Omit the pictures, please, and give each record below again exactly.

(GIVEN DATA Opens)

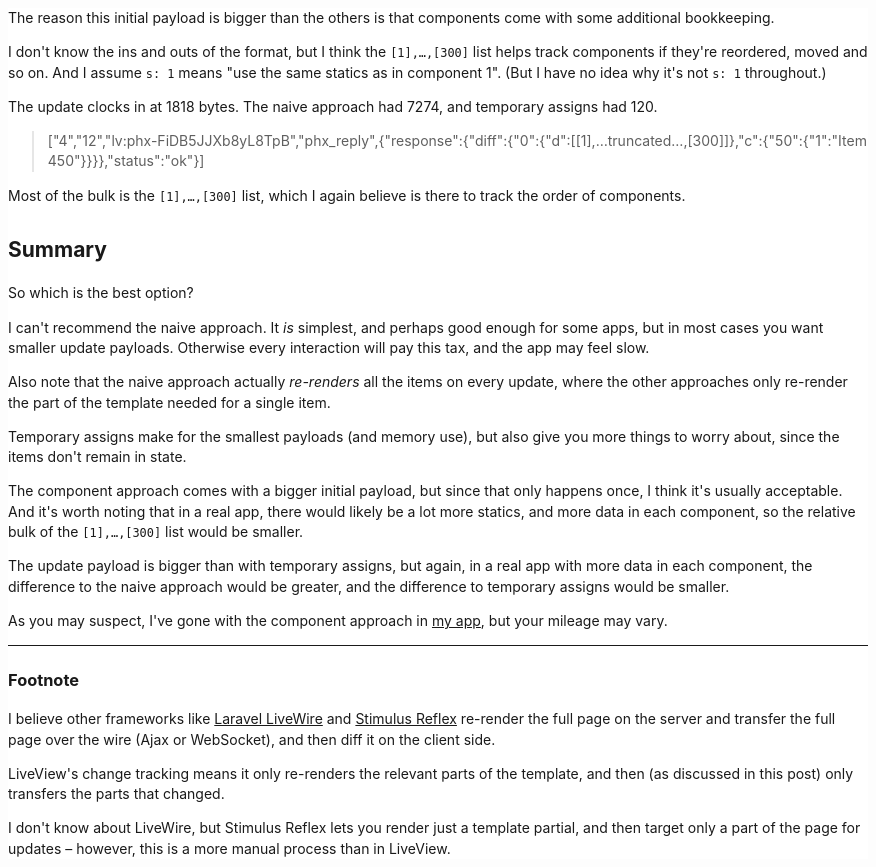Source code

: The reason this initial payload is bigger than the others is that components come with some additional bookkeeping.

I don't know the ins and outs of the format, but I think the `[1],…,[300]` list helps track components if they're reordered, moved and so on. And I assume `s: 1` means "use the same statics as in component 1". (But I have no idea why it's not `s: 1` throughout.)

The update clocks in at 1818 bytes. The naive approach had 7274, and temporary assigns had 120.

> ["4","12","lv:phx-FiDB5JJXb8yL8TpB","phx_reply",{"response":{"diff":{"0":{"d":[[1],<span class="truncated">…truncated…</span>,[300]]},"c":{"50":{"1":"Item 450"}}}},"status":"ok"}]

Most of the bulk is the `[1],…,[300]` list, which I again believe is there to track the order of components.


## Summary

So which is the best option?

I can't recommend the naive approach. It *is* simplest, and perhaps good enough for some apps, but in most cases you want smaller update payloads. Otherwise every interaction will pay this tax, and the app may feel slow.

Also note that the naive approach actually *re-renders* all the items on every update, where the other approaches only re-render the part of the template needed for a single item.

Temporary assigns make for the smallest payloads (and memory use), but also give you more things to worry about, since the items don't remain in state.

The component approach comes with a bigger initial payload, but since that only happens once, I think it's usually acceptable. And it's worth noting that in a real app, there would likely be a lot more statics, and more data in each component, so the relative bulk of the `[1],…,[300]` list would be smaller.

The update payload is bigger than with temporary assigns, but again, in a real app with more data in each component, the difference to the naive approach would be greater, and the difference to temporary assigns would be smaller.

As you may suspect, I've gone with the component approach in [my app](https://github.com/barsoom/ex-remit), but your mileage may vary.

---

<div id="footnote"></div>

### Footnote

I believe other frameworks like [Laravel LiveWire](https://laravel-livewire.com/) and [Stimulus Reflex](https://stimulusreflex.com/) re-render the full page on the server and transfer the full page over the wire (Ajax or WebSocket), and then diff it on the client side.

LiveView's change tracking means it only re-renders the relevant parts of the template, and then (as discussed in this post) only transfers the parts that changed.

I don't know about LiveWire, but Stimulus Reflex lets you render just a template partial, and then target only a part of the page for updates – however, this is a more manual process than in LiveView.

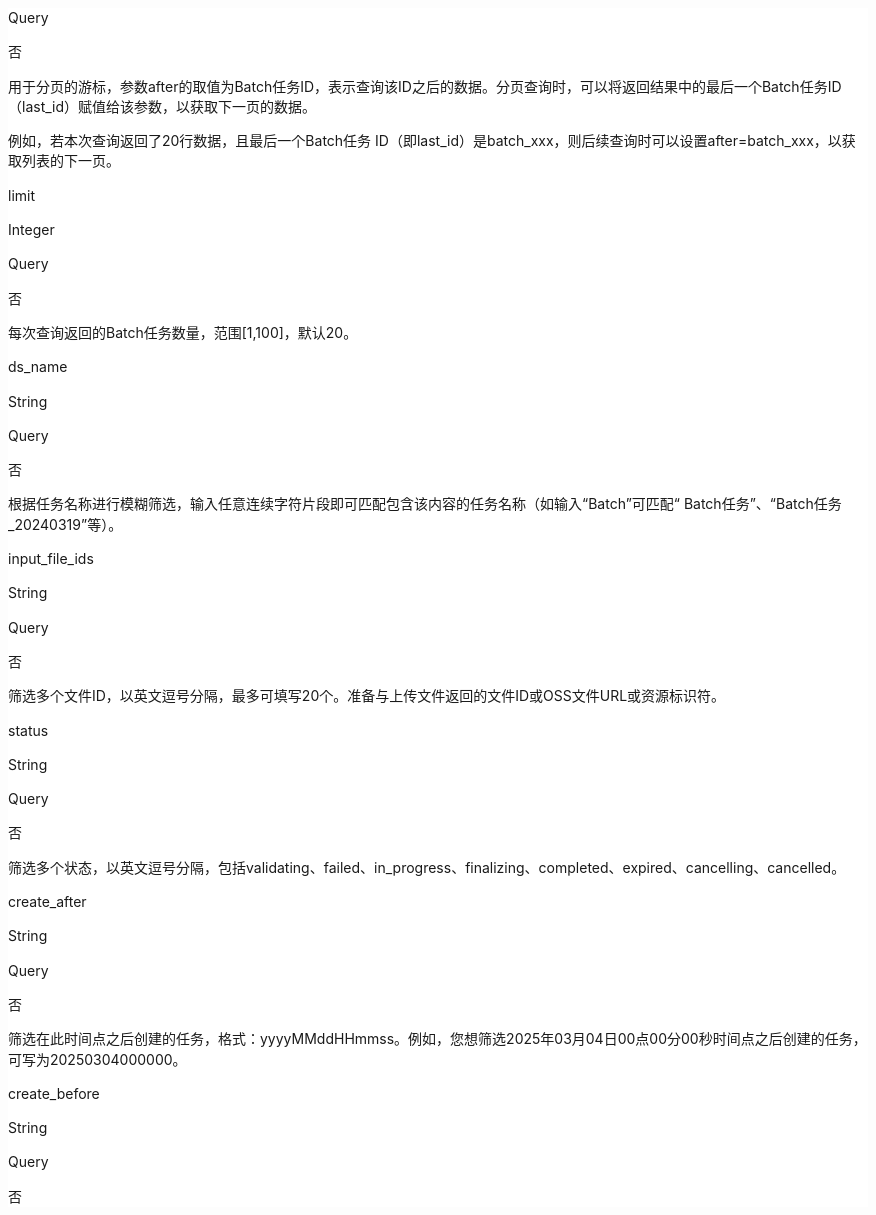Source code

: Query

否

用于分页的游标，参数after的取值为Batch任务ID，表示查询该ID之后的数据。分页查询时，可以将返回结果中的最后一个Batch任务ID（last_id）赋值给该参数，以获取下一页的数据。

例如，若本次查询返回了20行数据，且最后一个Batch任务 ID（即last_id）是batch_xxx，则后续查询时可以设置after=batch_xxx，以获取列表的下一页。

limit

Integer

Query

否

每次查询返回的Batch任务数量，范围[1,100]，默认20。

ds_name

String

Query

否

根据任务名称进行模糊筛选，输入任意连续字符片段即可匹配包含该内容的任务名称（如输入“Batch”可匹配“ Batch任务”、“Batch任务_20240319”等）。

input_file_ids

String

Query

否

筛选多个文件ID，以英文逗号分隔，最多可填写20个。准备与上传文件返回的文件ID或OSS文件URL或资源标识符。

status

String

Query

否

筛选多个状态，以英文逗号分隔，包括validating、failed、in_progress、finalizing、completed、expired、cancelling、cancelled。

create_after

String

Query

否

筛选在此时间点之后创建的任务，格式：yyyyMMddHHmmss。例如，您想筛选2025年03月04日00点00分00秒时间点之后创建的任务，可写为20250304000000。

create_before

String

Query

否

(GIVEN DATA Closes)

[SOLUTION FOR THIS EXERCISE]
Source code

: The reason this initial payload is bigger than the others is that components come with some additional bookkeeping.

I don't know the ins and outs of the format, but I think the `[1],…,[300]` list helps track components if they're reordered, moved and so on. And I assume `s: 1` means "use the same statics as in component 1". (But I have no idea why it's not `s: 1` throughout.)

The update clocks in at 1818 bytes. The naive approach had 7274, and temporary assigns had 120.

> ["4","12","lv:phx-FiDB5JJXb8yL8TpB","phx_reply",{"response":{"diff":{"0":{"d":[[1],<span class="truncated">…truncated…</span>,[300]]},"c":{"50":{"1":"Item 450"}}}},"status":"ok"}]

Most of the bulk is the `[1],…,[300]` list, which I again believe is there to track the order of components.


## Summary

So which is the best option?

I can't recommend the naive approach. It *is* simplest, and perhaps good enough for some apps, but in most cases you want smaller update payloads. Otherwise every interaction will pay this tax, and the app may feel slow.

Also note that the naive approach actually *re-renders* all the items on every update, where the other approaches only re-render the part of the template needed for a single item.

Temporary assigns make for the smallest payloads (and memory use), but also give you more things to worry about, since the items don't remain in state.

The component approach comes with a bigger initial payload, but since that only happens once, I think it's usually acceptable. And it's worth noting that in a real app, there would likely be a lot more statics, and more data in each component, so the relative bulk of the `[1],…,[300]` list would be smaller.

The update payload is bigger than with temporary assigns, but again, in a real app with more data in each component, the difference to the naive approach would be greater, and the difference to temporary assigns would be smaller.

As you may suspect, I've gone with the component approach in [my app](https://github.com/barsoom/ex-remit), but your mileage may vary.

---

<div id="footnote"></div>

### Footnote

I believe other frameworks like [Laravel LiveWire](https://laravel-livewire.com/) and [Stimulus Reflex](https://stimulusreflex.com/) re-render the full page on the server and transfer the full page over the wire (Ajax or WebSocket), and then diff it on the client side.

LiveView's change tracking means it only re-renders the relevant parts of the template, and then (as discussed in this post) only transfers the parts that changed.

I don't know about LiveWire, but Stimulus Reflex lets you render just a template partial, and then target only a part of the page for updates – however, this is a more manual process than in LiveView.

Source code

: Query

否

用于分页的游标，参数after的取值为Batch任务ID，表示查询该ID之后的数据。分页查询时，可以将返回结果中的最后一个Batch任务ID（last_id）赋值给该参数，以获取下一页的数据。

例如，若本次查询返回了20行数据，且最后一个Batch任务 ID（即last_id）是batch_xxx，则后续查询时可以设置after=batch_xxx，以获取列表的下一页。

limit

Integer

Query

否

每次查询返回的Batch任务数量，范围[1,100]，默认20。

ds_name

String

Query

否

根据任务名称进行模糊筛选，输入任意连续字符片段即可匹配包含该内容的任务名称（如输入“Batch”可匹配“ Batch任务”、“Batch任务_20240319”等）。

input_file_ids

String

Query

否

筛选多个文件ID，以英文逗号分隔，最多可填写20个。准备与上传文件返回的文件ID或OSS文件URL或资源标识符。

status

String

Query

否

筛选多个状态，以英文逗号分隔，包括validating、failed、in_progress、finalizing、completed、expired、cancelling、cancelled。

create_after

String

Query

否

筛选在此时间点之后创建的任务，格式：yyyyMMddHHmmss。例如，您想筛选2025年03月04日00点00分00秒时间点之后创建的任务，可写为20250304000000。

create_before

String

Query

否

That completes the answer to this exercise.